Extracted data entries
==============================
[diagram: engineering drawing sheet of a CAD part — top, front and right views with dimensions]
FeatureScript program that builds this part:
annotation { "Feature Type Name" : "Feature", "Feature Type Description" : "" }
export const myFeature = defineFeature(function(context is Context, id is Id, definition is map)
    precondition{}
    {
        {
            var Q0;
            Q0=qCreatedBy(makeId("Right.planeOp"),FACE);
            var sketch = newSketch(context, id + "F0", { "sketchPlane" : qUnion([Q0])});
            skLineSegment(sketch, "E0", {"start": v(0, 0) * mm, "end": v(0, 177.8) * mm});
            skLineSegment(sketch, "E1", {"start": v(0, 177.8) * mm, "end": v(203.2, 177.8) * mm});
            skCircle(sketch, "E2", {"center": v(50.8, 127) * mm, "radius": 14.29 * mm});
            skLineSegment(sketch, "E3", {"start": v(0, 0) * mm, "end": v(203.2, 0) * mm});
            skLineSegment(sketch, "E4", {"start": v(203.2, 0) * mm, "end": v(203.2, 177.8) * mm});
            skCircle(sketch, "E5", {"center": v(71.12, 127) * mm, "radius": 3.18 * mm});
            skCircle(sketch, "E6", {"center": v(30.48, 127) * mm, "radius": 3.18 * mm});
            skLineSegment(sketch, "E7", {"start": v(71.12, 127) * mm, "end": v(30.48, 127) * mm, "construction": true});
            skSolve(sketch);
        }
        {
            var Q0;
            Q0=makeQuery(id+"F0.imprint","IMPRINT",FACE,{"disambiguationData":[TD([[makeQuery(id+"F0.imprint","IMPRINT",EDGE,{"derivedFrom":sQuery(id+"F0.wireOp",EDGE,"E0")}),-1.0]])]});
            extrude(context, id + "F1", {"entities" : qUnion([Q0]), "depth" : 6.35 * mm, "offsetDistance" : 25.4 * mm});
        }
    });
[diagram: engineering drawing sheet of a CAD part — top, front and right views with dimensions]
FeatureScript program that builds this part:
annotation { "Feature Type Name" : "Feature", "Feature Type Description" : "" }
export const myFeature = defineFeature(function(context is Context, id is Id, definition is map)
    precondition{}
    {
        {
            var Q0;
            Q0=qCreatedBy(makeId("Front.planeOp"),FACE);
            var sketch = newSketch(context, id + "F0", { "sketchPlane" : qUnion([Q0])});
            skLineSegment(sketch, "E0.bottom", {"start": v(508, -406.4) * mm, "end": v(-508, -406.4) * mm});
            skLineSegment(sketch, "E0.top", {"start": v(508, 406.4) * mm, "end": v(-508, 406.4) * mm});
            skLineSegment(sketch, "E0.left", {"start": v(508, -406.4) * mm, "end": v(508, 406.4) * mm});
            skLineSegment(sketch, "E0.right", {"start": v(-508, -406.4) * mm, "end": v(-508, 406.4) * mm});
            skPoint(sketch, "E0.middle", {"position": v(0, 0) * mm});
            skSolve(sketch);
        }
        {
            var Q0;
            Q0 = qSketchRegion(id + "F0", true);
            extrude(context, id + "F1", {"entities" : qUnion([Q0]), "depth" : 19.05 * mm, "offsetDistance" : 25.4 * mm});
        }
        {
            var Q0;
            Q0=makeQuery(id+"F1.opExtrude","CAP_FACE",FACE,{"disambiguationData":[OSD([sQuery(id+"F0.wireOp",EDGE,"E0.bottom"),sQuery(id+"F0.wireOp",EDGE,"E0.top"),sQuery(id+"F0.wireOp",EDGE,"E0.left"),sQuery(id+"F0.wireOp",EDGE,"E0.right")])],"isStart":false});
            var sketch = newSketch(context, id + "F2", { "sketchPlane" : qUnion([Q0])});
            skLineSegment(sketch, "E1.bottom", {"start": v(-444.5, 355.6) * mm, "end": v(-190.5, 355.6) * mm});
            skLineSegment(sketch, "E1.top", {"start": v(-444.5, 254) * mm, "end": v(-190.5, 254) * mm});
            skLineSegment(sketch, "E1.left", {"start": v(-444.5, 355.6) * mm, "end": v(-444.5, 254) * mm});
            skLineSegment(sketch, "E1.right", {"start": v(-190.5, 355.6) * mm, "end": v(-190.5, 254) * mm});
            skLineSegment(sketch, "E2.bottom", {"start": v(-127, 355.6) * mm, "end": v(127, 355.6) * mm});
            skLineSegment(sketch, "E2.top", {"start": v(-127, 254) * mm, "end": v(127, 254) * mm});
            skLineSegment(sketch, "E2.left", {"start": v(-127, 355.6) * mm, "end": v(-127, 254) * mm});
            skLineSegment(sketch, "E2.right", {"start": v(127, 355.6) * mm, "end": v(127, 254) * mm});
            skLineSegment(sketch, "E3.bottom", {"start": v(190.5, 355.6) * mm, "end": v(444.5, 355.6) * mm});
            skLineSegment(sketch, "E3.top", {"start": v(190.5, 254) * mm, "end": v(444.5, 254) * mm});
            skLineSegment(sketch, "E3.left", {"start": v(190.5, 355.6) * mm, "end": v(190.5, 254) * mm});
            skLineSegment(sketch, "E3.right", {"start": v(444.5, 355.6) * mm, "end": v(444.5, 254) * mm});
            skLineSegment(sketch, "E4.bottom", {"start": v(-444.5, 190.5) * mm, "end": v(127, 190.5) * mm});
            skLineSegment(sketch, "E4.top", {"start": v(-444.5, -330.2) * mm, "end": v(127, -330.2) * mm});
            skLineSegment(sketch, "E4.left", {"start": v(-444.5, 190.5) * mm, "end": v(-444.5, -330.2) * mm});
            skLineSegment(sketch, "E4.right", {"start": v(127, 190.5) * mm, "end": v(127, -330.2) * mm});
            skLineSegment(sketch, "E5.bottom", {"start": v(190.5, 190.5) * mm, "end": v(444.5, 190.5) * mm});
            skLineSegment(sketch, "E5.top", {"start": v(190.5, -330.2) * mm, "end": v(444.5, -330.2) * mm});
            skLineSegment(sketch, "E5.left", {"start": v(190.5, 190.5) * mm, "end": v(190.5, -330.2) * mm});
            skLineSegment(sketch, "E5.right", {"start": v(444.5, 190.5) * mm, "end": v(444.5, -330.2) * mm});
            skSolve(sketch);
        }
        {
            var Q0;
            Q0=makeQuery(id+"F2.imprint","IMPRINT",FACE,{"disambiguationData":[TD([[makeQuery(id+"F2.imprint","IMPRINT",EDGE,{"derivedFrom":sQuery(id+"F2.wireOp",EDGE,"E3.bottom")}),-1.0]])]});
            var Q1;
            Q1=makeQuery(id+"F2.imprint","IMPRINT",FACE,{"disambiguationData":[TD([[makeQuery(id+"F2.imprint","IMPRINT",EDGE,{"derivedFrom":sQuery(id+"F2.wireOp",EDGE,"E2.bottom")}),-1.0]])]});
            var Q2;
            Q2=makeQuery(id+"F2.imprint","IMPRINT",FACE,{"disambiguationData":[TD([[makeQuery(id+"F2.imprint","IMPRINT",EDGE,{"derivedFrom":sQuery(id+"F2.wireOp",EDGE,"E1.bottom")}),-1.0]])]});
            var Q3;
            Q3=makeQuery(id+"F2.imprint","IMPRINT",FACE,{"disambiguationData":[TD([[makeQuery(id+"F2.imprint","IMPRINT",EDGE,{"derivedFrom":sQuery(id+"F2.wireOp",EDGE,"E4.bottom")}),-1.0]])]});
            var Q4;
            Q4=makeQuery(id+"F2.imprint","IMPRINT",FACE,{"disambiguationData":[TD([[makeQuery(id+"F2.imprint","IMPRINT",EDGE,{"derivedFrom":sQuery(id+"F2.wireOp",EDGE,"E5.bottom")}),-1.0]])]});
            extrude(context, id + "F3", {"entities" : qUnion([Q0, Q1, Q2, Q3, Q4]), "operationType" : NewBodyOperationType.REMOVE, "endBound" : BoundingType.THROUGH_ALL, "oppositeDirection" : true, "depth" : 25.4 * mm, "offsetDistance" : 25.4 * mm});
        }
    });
==============================
• **WHAT TO WORK ON**
Return every line of the entries above unchanged, from the first line to the last.

• **COMPLETE OUTPUT**
[diagram: engineering drawing sheet of a CAD part — top, front and right views with dimensions]
FeatureScript program that builds this part:
annotation { "Feature Type Name" : "Feature", "Feature Type Description" : "" }
export const myFeature = defineFeature(function(context is Context, id is Id, definition is map)
    precondition{}
    {
        {
            var Q0;
            Q0=qCreatedBy(makeId("Right.planeOp"),FACE);
            var sketch = newSketch(context, id + "F0", { "sketchPlane" : qUnion([Q0])});
            skLineSegment(sketch, "E0", {"start": v(0, 0) * mm, "end": v(0, 177.8) * mm});
            skLineSegment(sketch, "E1", {"start": v(0, 177.8) * mm, "end": v(203.2, 177.8) * mm});
            skCircle(sketch, "E2", {"center": v(50.8, 127) * mm, "radius": 14.29 * mm});
            skLineSegment(sketch, "E3", {"start": v(0, 0) * mm, "end": v(203.2, 0) * mm});
            skLineSegment(sketch, "E4", {"start": v(203.2, 0) * mm, "end": v(203.2, 177.8) * mm});
            skCircle(sketch, "E5", {"center": v(71.12, 127) * mm, "radius": 3.18 * mm});
            skCircle(sketch, "E6", {"center": v(30.48, 127) * mm, "radius": 3.18 * mm});
            skLineSegment(sketch, "E7", {"start": v(71.12, 127) * mm, "end": v(30.48, 127) * mm, "construction": true});
            skSolve(sketch);
        }
        {
            var Q0;
            Q0=makeQuery(id+"F0.imprint","IMPRINT",FACE,{"disambiguationData":[TD([[makeQuery(id+"F0.imprint","IMPRINT",EDGE,{"derivedFrom":sQuery(id+"F0.wireOp",EDGE,"E0")}),-1.0]])]});
            extrude(context, id + "F1", {"entities" : qUnion([Q0]), "depth" : 6.35 * mm, "offsetDistance" : 25.4 * mm});
        }
    });
[diagram: engineering drawing sheet of a CAD part — top, front and right views with dimensions]
FeatureScript program that builds this part:
annotation { "Feature Type Name" : "Feature", "Feature Type Description" : "" }
export const myFeature = defineFeature(function(context is Context, id is Id, definition is map)
    precondition{}
    {
        {
            var Q0;
            Q0=qCreatedBy(makeId("Front.planeOp"),FACE);
            var sketch = newSketch(context, id + "F0", { "sketchPlane" : qUnion([Q0])});
            skLineSegment(sketch, "E0.bottom", {"start": v(508, -406.4) * mm, "end": v(-508, -406.4) * mm});
            skLineSegment(sketch, "E0.top", {"start": v(508, 406.4) * mm, "end": v(-508, 406.4) * mm});
            skLineSegment(sketch, "E0.left", {"start": v(508, -406.4) * mm, "end": v(508, 406.4) * mm});
            skLineSegment(sketch, "E0.right", {"start": v(-508, -406.4) * mm, "end": v(-508, 406.4) * mm});
            skPoint(sketch, "E0.middle", {"position": v(0, 0) * mm});
            skSolve(sketch);
        }
        {
            var Q0;
            Q0 = qSketchRegion(id + "F0", true);
            extrude(context, id + "F1", {"entities" : qUnion([Q0]), "depth" : 19.05 * mm, "offsetDistance" : 25.4 * mm});
        }
        {
            var Q0;
            Q0=makeQuery(id+"F1.opExtrude","CAP_FACE",FACE,{"disambiguationData":[OSD([sQuery(id+"F0.wireOp",EDGE,"E0.bottom"),sQuery(id+"F0.wireOp",EDGE,"E0.top"),sQuery(id+"F0.wireOp",EDGE,"E0.left"),sQuery(id+"F0.wireOp",EDGE,"E0.right")])],"isStart":false});
            var sketch = newSketch(context, id + "F2", { "sketchPlane" : qUnion([Q0])});
            skLineSegment(sketch, "E1.bottom", {"start": v(-444.5, 355.6) * mm, "end": v(-190.5, 355.6) * mm});
            skLineSegment(sketch, "E1.top", {"start": v(-444.5, 254) * mm, "end": v(-190.5, 254) * mm});
            skLineSegment(sketch, "E1.left", {"start": v(-444.5, 355.6) * mm, "end": v(-444.5, 254) * mm});
            skLineSegment(sketch, "E1.right", {"start": v(-190.5, 355.6) * mm, "end": v(-190.5, 254) * mm});
            skLineSegment(sketch, "E2.bottom", {"start": v(-127, 355.6) * mm, "end": v(127, 355.6) * mm});
            skLineSegment(sketch, "E2.top", {"start": v(-127, 254) * mm, "end": v(127, 254) * mm});
            skLineSegment(sketch, "E2.left", {"start": v(-127, 355.6) * mm, "end": v(-127, 254) * mm});
            skLineSegment(sketch, "E2.right", {"start": v(127, 355.6) * mm, "end": v(127, 254) * mm});
            skLineSegment(sketch, "E3.bottom", {"start": v(190.5, 355.6) * mm, "end": v(444.5, 355.6) * mm});
            skLineSegment(sketch, "E3.top", {"start": v(190.5, 254) * mm, "end": v(444.5, 254) * mm});
            skLineSegment(sketch, "E3.left", {"start": v(190.5, 355.6) * mm, "end": v(190.5, 254) * mm});
            skLineSegment(sketch, "E3.right", {"start": v(444.5, 355.6) * mm, "end": v(444.5, 254) * mm});
            skLineSegment(sketch, "E4.bottom", {"start": v(-444.5, 190.5) * mm, "end": v(127, 190.5) * mm});
            skLineSegment(sketch, "E4.top", {"start": v(-444.5, -330.2) * mm, "end": v(127, -330.2) * mm});
            skLineSegment(sketch, "E4.left", {"start": v(-444.5, 190.5) * mm, "end": v(-444.5, -330.2) * mm});
            skLineSegment(sketch, "E4.right", {"start": v(127, 190.5) * mm, "end": v(127, -330.2) * mm});
            skLineSegment(sketch, "E5.bottom", {"start": v(190.5, 190.5) * mm, "end": v(444.5, 190.5) * mm});
            skLineSegment(sketch, "E5.top", {"start": v(190.5, -330.2) * mm, "end": v(444.5, -330.2) * mm});
            skLineSegment(sketch, "E5.left", {"start": v(190.5, 190.5) * mm, "end": v(190.5, -330.2) * mm});
            skLineSegment(sketch, "E5.right", {"start": v(444.5, 190.5) * mm, "end": v(444.5, -330.2) * mm});
            skSolve(sketch);
        }
        {
            var Q0;
            Q0=makeQuery(id+"F2.imprint","IMPRINT",FACE,{"disambiguationData":[TD([[makeQuery(id+"F2.imprint","IMPRINT",EDGE,{"derivedFrom":sQuery(id+"F2.wireOp",EDGE,"E3.bottom")}),-1.0]])]});
            var Q1;
            Q1=makeQuery(id+"F2.imprint","IMPRINT",FACE,{"disambiguationData":[TD([[makeQuery(id+"F2.imprint","IMPRINT",EDGE,{"derivedFrom":sQuery(id+"F2.wireOp",EDGE,"E2.bottom")}),-1.0]])]});
            var Q2;
            Q2=makeQuery(id+"F2.imprint","IMPRINT",FACE,{"disambiguationData":[TD([[makeQuery(id+"F2.imprint","IMPRINT",EDGE,{"derivedFrom":sQuery(id+"F2.wireOp",EDGE,"E1.bottom")}),-1.0]])]});
            var Q3;
            Q3=makeQuery(id+"F2.imprint","IMPRINT",FACE,{"disambiguationData":[TD([[makeQuery(id+"F2.imprint","IMPRINT",EDGE,{"derivedFrom":sQuery(id+"F2.wireOp",EDGE,"E4.bottom")}),-1.0]])]});
            var Q4;
            Q4=makeQuery(id+"F2.imprint","IMPRINT",FACE,{"disambiguationData":[TD([[makeQuery(id+"F2.imprint","IMPRINT",EDGE,{"derivedFrom":sQuery(id+"F2.wireOp",EDGE,"E5.bottom")}),-1.0]])]});
            extrude(context, id + "F3", {"entities" : qUnion([Q0, Q1, Q2, Q3, Q4]), "operationType" : NewBodyOperationType.REMOVE, "endBound" : BoundingType.THROUGH_ALL, "oppositeDirection" : true, "depth" : 25.4 * mm, "offsetDistance" : 25.4 * mm});
        }
    });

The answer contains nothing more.